Closed
Description
When applying different functions to columns with a MultiIndex by supplying a mapping to groupby.agg(), the top-level name of the columns get lost.
I believe this is a bug, because the names of the columns are unchanged (the total number of columns might be smaller, if not all columns are in the mapping, though).
In the example here I am using groupby.agg(), even though technically speaking I want to do a transformation. However, groupby.agg() seems to be the only apply-like method that allows the usage of a mapping for different functions per column. What would be the recommended way?
In [2]: df = pd.DataFrame({
...: 'exp' : ['A']*6 + ['B']*6,
...: 'obj' : [1,1,1,2,2,2]*2,
...: 'rep' : [1,2,3] * 4,
...: 'var1' : range(12),
...: 'var2' : range(12,24),
...: 'var3' : range(24,36),
...: })
In [3]: df = df.set_index(['exp', 'obj', 'rep'])

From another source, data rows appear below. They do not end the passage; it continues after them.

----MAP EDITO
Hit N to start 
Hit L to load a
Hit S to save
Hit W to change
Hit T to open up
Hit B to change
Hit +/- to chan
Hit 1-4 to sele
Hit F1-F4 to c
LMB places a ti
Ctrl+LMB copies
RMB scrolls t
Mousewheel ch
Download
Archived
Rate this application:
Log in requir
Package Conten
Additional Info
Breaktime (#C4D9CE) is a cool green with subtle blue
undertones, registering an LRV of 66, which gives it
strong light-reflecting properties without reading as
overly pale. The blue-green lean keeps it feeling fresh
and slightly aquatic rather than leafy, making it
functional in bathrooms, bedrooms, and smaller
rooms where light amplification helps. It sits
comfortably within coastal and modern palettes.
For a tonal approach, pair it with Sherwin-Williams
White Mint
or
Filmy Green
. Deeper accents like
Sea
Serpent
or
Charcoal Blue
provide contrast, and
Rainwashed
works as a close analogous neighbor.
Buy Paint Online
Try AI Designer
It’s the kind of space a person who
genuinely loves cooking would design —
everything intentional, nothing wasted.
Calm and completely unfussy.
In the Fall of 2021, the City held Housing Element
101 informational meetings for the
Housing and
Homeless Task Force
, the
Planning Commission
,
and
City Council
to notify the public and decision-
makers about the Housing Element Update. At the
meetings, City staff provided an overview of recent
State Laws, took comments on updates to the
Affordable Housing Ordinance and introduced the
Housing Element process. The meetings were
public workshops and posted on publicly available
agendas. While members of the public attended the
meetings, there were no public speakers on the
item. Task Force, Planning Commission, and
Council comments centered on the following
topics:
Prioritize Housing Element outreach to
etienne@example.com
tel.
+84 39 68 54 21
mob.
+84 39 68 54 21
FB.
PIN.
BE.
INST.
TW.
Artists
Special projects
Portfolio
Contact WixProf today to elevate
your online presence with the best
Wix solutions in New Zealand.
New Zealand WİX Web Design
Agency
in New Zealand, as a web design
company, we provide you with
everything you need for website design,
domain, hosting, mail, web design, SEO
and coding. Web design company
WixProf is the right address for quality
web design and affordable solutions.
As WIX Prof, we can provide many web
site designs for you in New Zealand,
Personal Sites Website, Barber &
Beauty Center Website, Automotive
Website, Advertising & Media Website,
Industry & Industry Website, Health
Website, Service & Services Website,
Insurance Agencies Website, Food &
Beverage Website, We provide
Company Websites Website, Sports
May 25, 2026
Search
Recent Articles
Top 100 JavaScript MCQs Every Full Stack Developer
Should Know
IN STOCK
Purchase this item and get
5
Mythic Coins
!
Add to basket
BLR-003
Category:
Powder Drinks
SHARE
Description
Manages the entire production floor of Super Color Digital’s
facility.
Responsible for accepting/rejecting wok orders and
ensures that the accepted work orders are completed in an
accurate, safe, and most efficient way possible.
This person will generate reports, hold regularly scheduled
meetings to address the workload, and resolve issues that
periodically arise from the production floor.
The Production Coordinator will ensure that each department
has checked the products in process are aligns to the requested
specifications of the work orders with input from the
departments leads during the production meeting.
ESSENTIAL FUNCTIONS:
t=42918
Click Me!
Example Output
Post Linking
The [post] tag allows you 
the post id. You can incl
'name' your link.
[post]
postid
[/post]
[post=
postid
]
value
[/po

In [4]: df = df.sort_index()
In [5]: df.columns.name = 'vars'
In [6]: print('before unstack: ', df.columns.names)
('before unstack: ', ['vars'])
In [7]: df = df.unstack('rep')
In [8]: print('after unstack: ', df.columns.names)
('after unstack: ', ['vars', 'rep'])
In [9]: funcs = {
...: 'var1' : lambda x: x - x.median(),
...: 'var2' : lambda y: y - y.mean(),
...: 'var3' : lambda y: y - y.sum(),
...: }
In [10]: df1 = df.groupby(level=0).agg(funcs)
In [11]: print('after groupby.agg: ', df1.columns.names)
('after groupby.agg: ', [None, 'rep'])